* [Work instructions]: Note every line in the entries that contains the string "Service", and copy it.

Dataset entries
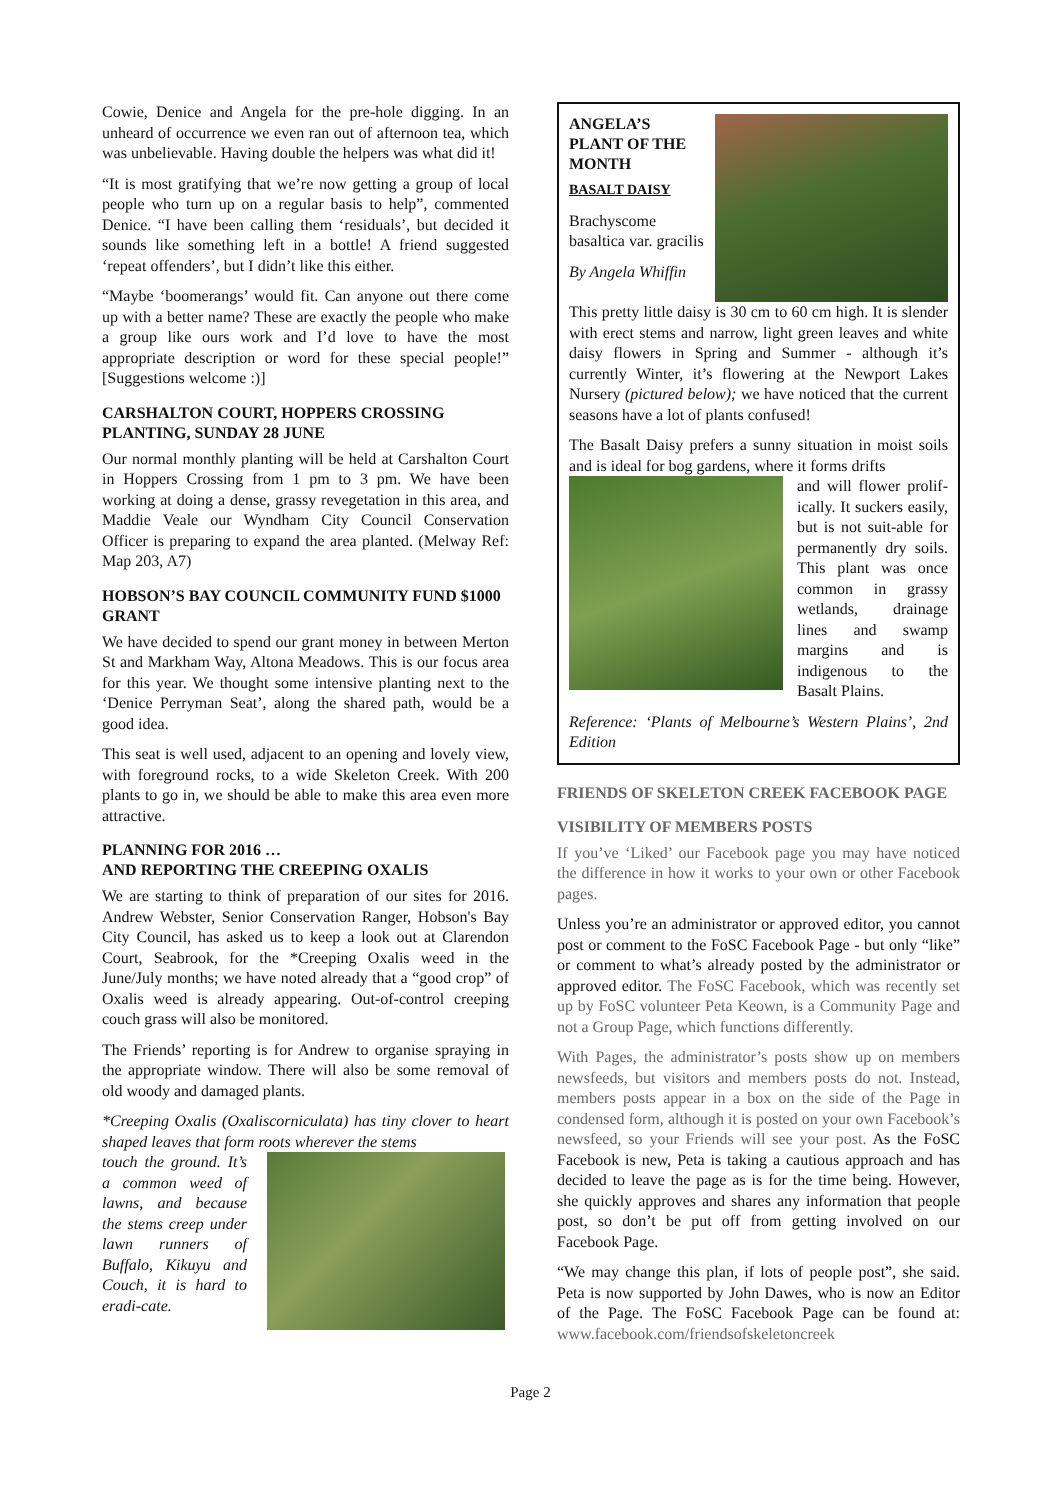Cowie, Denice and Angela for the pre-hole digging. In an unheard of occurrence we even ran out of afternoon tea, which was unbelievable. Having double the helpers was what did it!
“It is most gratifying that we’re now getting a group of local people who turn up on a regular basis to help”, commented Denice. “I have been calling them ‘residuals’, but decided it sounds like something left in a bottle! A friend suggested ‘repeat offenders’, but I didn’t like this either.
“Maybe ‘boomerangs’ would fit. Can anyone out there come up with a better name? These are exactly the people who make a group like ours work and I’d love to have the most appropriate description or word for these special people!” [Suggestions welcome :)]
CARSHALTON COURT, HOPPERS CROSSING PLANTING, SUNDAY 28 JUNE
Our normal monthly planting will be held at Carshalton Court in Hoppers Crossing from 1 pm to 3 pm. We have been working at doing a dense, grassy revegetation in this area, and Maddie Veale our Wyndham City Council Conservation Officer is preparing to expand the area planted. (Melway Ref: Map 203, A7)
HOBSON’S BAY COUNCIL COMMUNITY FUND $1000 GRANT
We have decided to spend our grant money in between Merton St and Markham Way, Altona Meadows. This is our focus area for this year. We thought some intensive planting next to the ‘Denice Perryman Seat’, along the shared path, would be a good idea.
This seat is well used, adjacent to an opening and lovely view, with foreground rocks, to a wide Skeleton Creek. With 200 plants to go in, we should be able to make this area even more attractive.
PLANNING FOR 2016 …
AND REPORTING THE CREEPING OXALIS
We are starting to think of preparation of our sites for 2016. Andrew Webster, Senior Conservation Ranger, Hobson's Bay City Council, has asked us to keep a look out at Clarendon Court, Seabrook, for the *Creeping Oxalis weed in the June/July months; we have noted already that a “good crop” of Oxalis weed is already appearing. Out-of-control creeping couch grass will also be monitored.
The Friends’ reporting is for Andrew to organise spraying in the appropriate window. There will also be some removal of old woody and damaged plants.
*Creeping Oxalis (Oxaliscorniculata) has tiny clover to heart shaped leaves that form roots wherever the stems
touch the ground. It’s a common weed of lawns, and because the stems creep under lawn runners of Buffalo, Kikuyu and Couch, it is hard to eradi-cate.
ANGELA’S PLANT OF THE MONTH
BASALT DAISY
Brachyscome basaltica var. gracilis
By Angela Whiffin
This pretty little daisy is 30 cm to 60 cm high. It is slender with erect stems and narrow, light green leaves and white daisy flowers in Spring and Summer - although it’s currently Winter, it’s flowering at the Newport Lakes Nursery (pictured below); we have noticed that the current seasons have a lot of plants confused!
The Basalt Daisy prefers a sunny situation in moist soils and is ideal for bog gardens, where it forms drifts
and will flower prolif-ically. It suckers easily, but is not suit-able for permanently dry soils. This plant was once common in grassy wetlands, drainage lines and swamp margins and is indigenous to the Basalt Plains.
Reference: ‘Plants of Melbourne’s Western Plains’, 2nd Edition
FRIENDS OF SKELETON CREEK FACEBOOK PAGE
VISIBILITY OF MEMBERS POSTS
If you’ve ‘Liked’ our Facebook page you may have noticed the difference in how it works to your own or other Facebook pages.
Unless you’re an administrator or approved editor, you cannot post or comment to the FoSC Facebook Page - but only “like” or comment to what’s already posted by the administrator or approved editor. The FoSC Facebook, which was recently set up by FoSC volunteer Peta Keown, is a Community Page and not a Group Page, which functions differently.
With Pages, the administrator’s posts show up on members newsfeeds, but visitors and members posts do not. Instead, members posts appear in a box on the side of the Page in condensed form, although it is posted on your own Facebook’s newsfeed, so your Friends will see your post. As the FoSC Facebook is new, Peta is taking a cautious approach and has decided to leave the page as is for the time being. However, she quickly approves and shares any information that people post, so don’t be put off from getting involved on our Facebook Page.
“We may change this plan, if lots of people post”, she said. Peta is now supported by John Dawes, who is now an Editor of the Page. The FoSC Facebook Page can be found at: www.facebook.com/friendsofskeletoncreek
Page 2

---

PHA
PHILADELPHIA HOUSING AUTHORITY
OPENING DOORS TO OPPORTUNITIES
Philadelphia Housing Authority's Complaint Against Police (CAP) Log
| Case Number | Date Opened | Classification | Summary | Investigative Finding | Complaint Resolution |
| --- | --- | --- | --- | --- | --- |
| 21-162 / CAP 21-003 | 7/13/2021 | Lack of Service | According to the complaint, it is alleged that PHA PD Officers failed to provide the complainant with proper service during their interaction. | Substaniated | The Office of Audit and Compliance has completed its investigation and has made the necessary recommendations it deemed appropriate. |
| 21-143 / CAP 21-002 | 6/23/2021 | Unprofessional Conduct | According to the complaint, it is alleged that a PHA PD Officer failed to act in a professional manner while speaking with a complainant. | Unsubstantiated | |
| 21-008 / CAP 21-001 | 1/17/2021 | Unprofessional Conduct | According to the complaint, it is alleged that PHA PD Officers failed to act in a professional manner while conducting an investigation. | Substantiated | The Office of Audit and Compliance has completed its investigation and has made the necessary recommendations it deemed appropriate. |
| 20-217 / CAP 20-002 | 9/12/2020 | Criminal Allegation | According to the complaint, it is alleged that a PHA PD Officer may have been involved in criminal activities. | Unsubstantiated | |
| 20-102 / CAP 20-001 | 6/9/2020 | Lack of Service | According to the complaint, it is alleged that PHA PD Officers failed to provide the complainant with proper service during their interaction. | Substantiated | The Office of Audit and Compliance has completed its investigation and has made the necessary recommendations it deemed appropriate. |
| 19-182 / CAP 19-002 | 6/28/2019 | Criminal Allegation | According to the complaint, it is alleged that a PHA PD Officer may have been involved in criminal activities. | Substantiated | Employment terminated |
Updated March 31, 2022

* * *

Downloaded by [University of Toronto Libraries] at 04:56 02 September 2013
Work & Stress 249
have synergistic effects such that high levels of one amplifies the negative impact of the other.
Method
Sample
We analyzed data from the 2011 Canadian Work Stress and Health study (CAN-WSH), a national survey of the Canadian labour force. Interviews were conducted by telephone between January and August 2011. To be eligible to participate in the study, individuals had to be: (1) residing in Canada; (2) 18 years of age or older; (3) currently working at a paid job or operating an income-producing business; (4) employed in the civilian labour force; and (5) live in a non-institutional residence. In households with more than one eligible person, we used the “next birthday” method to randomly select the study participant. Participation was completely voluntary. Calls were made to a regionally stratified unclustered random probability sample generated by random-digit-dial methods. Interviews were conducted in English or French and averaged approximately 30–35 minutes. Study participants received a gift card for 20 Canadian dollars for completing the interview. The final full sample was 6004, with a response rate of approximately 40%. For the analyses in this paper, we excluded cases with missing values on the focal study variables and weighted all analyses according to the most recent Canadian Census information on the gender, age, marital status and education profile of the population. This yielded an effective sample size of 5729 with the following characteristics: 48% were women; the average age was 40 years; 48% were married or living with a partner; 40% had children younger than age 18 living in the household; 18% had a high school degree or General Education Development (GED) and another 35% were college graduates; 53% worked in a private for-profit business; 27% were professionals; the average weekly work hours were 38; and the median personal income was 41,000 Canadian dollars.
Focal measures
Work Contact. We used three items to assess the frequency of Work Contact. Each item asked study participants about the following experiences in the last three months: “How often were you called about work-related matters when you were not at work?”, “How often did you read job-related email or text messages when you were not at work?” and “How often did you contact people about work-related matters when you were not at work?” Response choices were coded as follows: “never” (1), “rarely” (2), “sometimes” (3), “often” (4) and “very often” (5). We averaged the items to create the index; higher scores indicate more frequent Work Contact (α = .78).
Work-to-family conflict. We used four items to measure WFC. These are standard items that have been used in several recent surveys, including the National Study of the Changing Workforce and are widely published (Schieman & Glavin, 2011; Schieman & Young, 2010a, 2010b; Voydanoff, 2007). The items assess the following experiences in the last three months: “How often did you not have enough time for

* [Response to the task]:
| 21-162 / CAP 21-003 | 7/13/2021 | Lack of Service | According to the complaint, it is alleged that PHA PD Officers failed to provide the complainant with proper service during their interaction. | Substaniated | The Office of Audit and Compliance has completed its investigation and has made the necessary recommendations it deemed appropriate. |
| 20-102 / CAP 20-001 | 6/9/2020 | Lack of Service | According to the complaint, it is alleged that PHA PD Officers failed to provide the complainant with proper service during their interaction. | Substantiated | The Office of Audit and Compliance has completed its investigation and has made the necessary recommendations it deemed appropriate. |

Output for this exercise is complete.